According to Reuters (citing a repot in Valor Economico, a leading financial newspaper in Brazil), the deal values 99 at $1 billion. Didi already had a minority stake in the startup, having invested $100 million over a year ago.
“Globalisation is a top strategic priority for Didi,” Cheng Wei, founder and CEO of Didi, said in a statement. “With enhanced investments in AI capabilities and smart transportation solutions, we will continue to advance the transformation of global transportation and automotive industries through diversified international operations and partnerships.”
The news follows the announcement that Didi plans to expand into Mexico in 2018, intensifying its global rivalry with Uber. Softbank recently succeeded in its bid to acquire a large chunk of Uber at the discounted valuation of $48 billion, which most likely positions Didi (estimated value $56 billion) as the world’s most valuable startup.
Didi has had a very interesting couple years, to say the least. The company first crossed many peoples’ radars when Apple announced it had invested an eye-popping $1 billion in the ride-hail service. At the time, Didi was locked in an intense competition with Uber for China’s rapidly growing ride-hail market.
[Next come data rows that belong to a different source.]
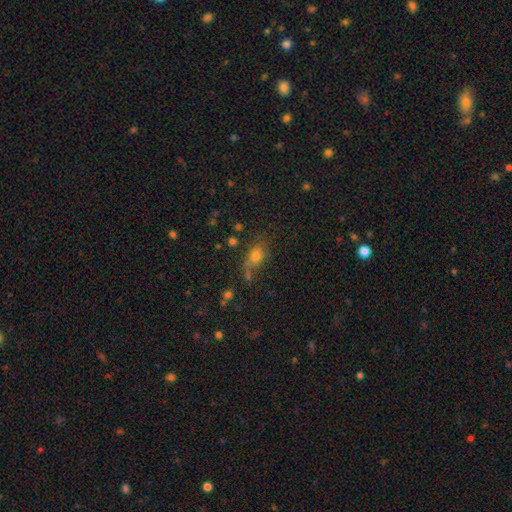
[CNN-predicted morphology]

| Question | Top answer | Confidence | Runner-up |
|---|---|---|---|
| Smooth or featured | smooth | 68% | star or artifact (19%) |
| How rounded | in between | 57% | round (38%) |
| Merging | none | 55% | minor disturbance (20%) |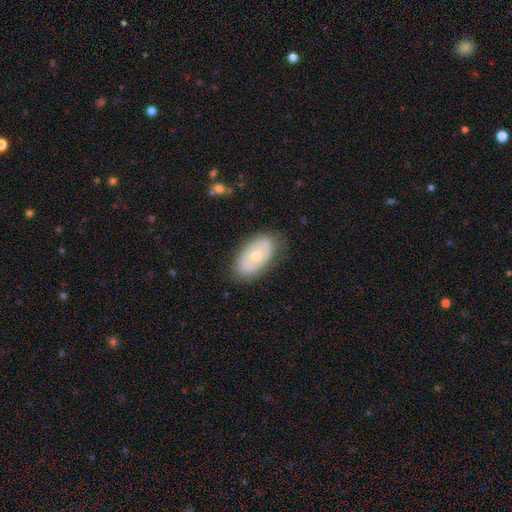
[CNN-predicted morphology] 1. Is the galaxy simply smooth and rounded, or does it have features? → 50% smooth, 44% featured or disk, 6% star or artifact.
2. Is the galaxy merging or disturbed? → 79% none, 15% minor disturbance, 4% major disturbance, 1% merger.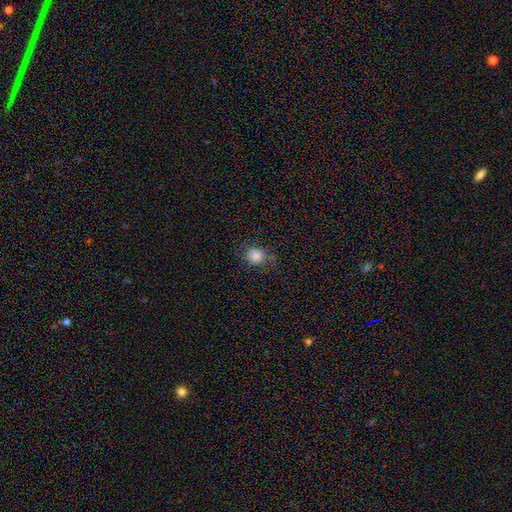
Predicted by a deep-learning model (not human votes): Smooth or featured?
  - smooth: 83% *
  - star or artifact: 11%
  - featured or disk: 6%
How rounded?
  - round: 78% *
  - in between: 21%
  - cigar-shaped: 1%
Merging?
  - none: 73% *
  - minor disturbance: 20%
  - major disturbance: 6%
  - merger: 2%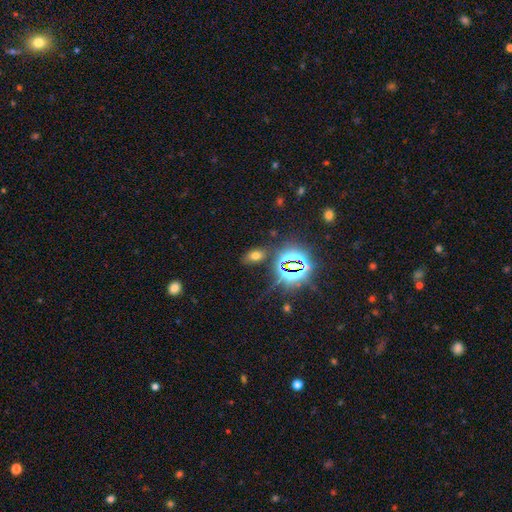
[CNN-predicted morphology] Smooth or featured?
  - smooth: 53% *
  - star or artifact: 36%
  - featured or disk: 10%
How rounded?
  - in between: 88% *
  - round: 9%
  - cigar-shaped: 3%
Merging?
  - none: 82% *
  - minor disturbance: 11%
  - major disturbance: 4%
  - merger: 4%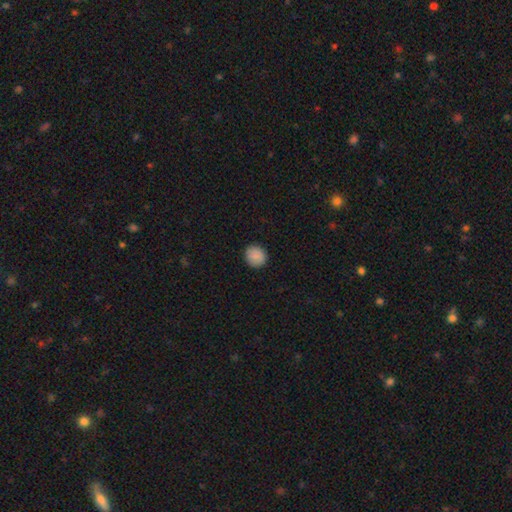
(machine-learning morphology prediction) Q: Smooth or featured?
A: smooth (88%); runner-up: star or artifact (8%)
Q: How rounded?
A: round (88%); runner-up: in between (11%)
Q: Merging?
A: none (91%); runner-up: minor disturbance (7%)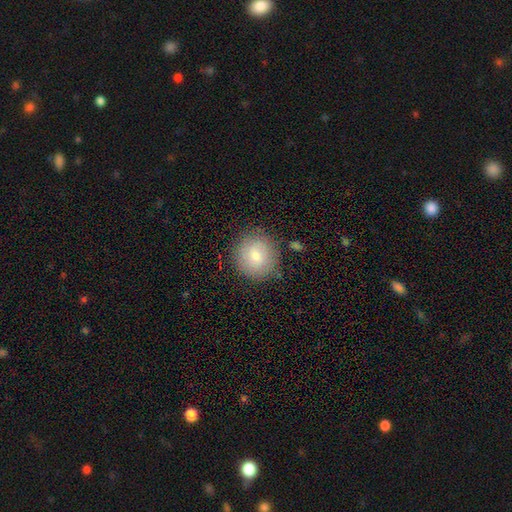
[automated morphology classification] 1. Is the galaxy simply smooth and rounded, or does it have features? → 75% smooth, 17% featured or disk, 8% star or artifact.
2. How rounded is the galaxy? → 91% round, 8% in between, 1% cigar-shaped.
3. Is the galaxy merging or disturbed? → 82% none, 12% minor disturbance, 4% major disturbance, 2% merger.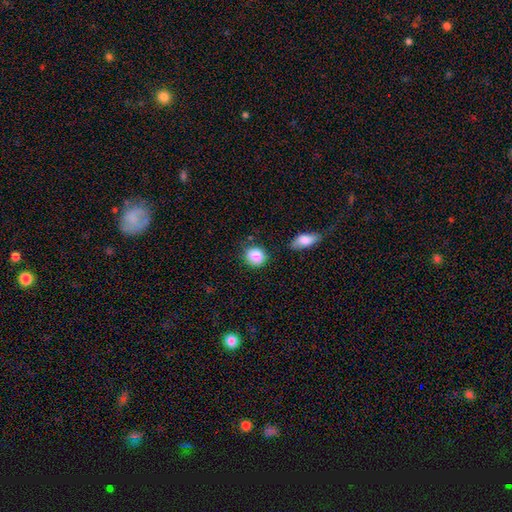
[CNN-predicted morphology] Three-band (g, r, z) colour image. It shows a smooth galaxy with no disk features (88%) that is round (75%). Merging: none (74%).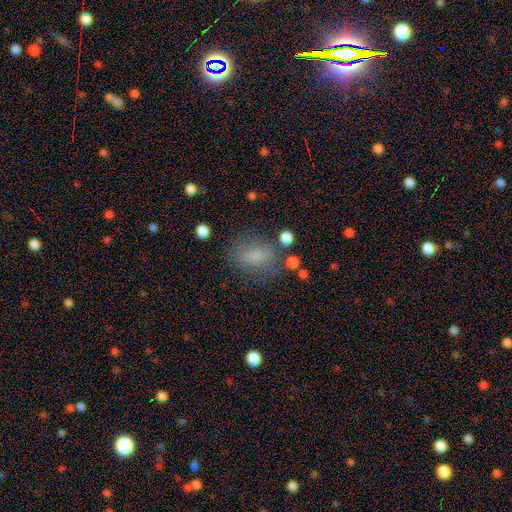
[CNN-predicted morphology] The model was most divided on "merging": none: 64%, minor disturbance: 20%, major disturbance: 12%, merger: 4%. More confident: how rounded — in between (73%); smooth or featured — smooth (72%).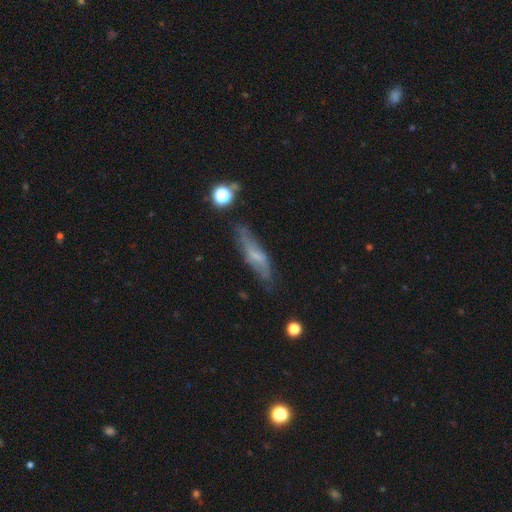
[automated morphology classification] Smooth or featured? Predicted: smooth (p=0.45, tied with featured or disk). Merging? Predicted: none (p=0.66).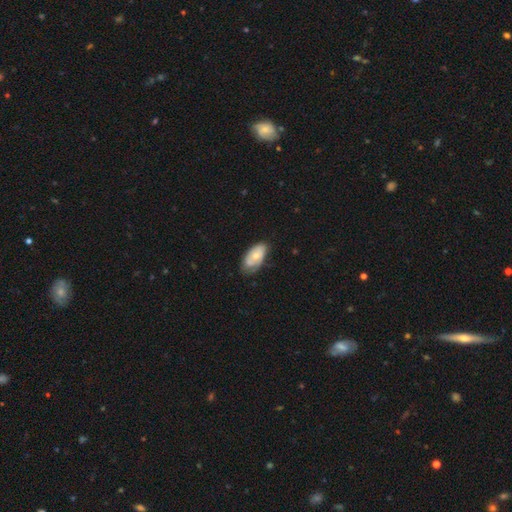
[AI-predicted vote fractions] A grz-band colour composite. It shows a smooth galaxy with no disk features (57%) that is in between round and cigar-shaped (93%). Merging: none (60%).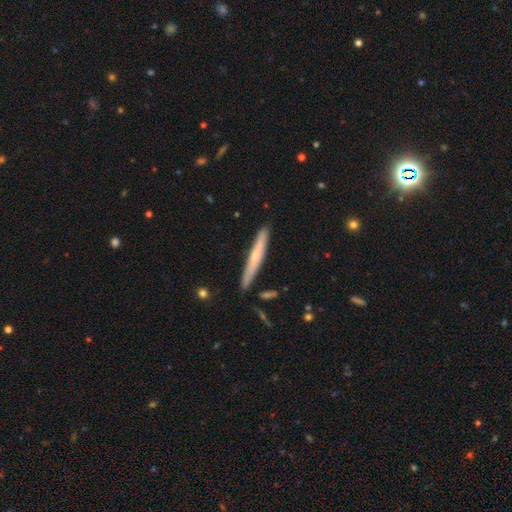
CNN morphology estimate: Smooth or featured?
  - featured or disk: 51% *
  - smooth: 44%
  - star or artifact: 6%
Edge-on disk?
  - yes: 94% *
  - no: 6%
Merging?
  - none: 88% *
  - minor disturbance: 8%
  - merger: 2%
  - major disturbance: 1%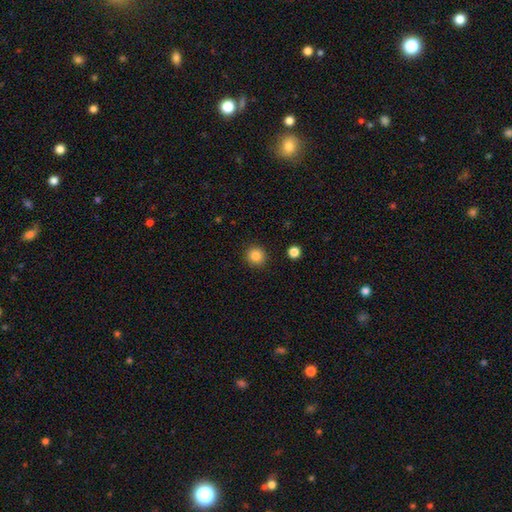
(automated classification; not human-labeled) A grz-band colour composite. It shows a smooth galaxy with no disk features (86%) that is round (93%). Merging: none (92%).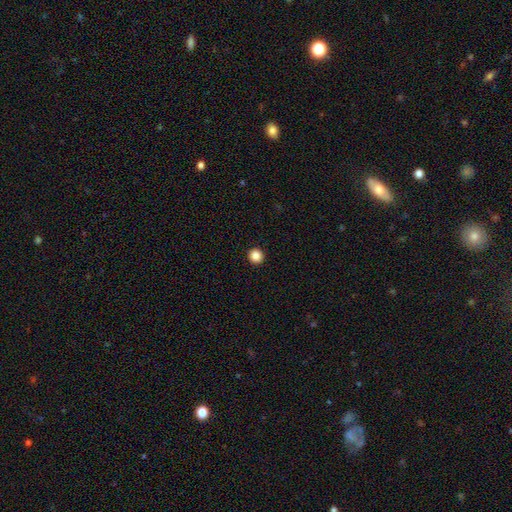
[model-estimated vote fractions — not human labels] Q: Smooth or featured?
A: smooth (86%); runner-up: star or artifact (10%)
Q: How rounded?
A: round (95%); runner-up: in between (4%)
Q: Merging?
A: none (94%); runner-up: minor disturbance (4%)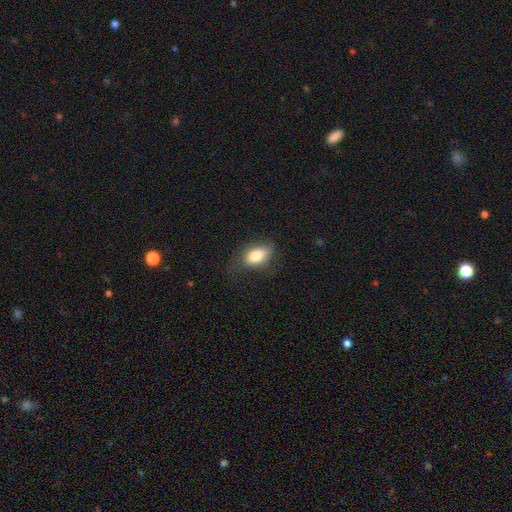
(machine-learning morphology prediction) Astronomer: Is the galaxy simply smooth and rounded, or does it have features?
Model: smooth — 80%.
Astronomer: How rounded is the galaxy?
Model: in between — 87%.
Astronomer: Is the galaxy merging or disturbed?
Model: none — 65%.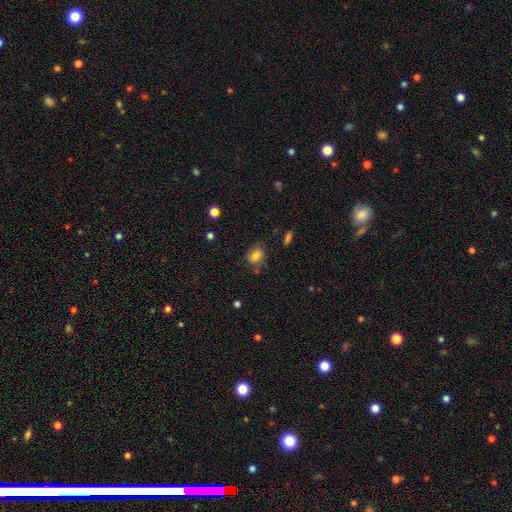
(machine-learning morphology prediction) smooth_or_featured: smooth (p=0.77) [alt: featured or disk p=0.12]
how_rounded: in between (p=0.66) [alt: round p=0.32]
merging: none (p=0.68) [alt: minor disturbance p=0.21]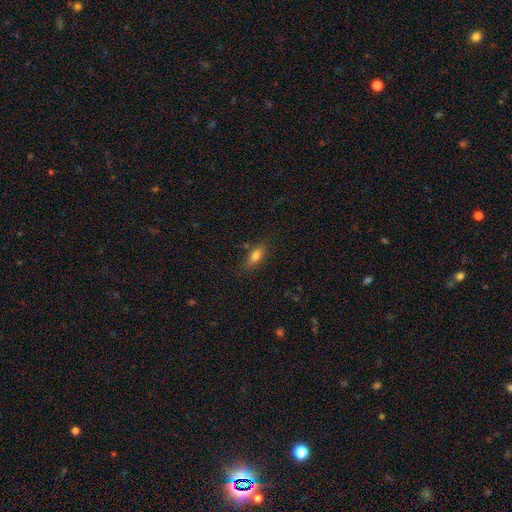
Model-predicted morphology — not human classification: Overall: smooth (76%). How rounded: in between (76%). Merging: none (80%).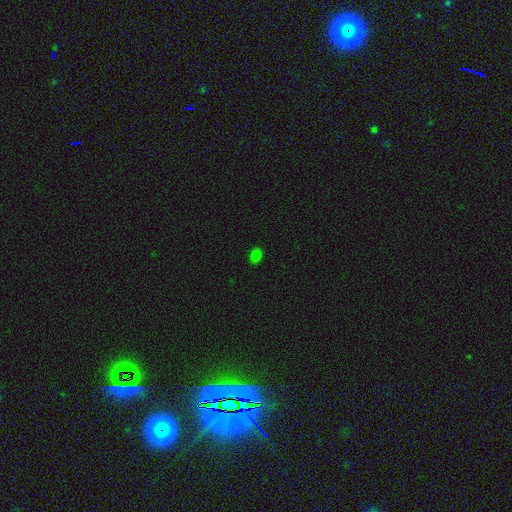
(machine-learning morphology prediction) The model was most divided on "how rounded": in between: 71%, round: 28%, cigar-shaped: 1%. More confident: merging — none (89%); smooth or featured — smooth (79%).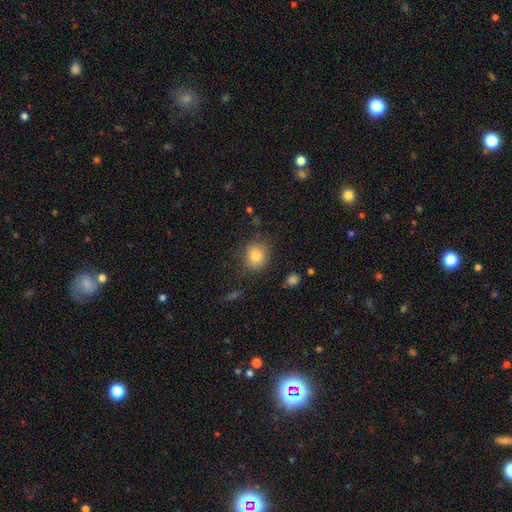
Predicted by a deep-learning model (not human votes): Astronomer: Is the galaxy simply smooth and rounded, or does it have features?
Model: smooth — 81%.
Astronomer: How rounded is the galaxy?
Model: round — 76%.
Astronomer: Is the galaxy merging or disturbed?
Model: none — 82%.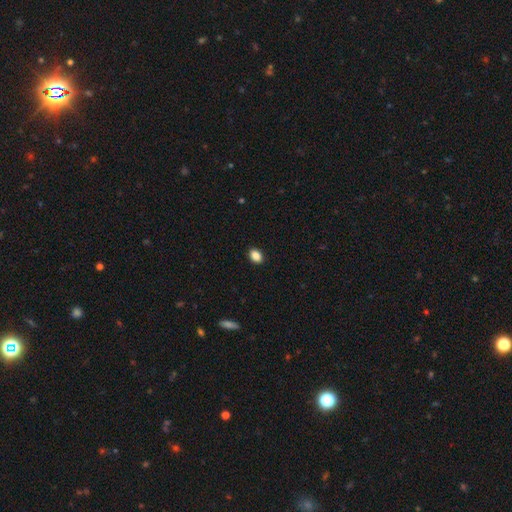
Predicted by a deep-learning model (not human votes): A smooth galaxy with no disk features (87%) that is in between round and cigar-shaped (79%). Merging: none (90%).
Eventually, the battle grew too costly for Uber, which was reportedly spending $1 billion a year in China. In August 2016, then-Uber CEO Travis Kalanick announced his plan to sell his Chinese business to Uber for a 17.7 percent stake in Didi and a seat on the company’s board. In exchange, Didi invested $1 billion in Uber.
Didi has also invested in many of Uber’s rivals, including Lyft, India’s Ola, Singapore-headquartered Grab, Estonia’s Taxify, and Careem in the Middle East. Now, with its purchasing of a controlling stake in 99, it has moved into a new, more intensive game: mergers and acquisitions.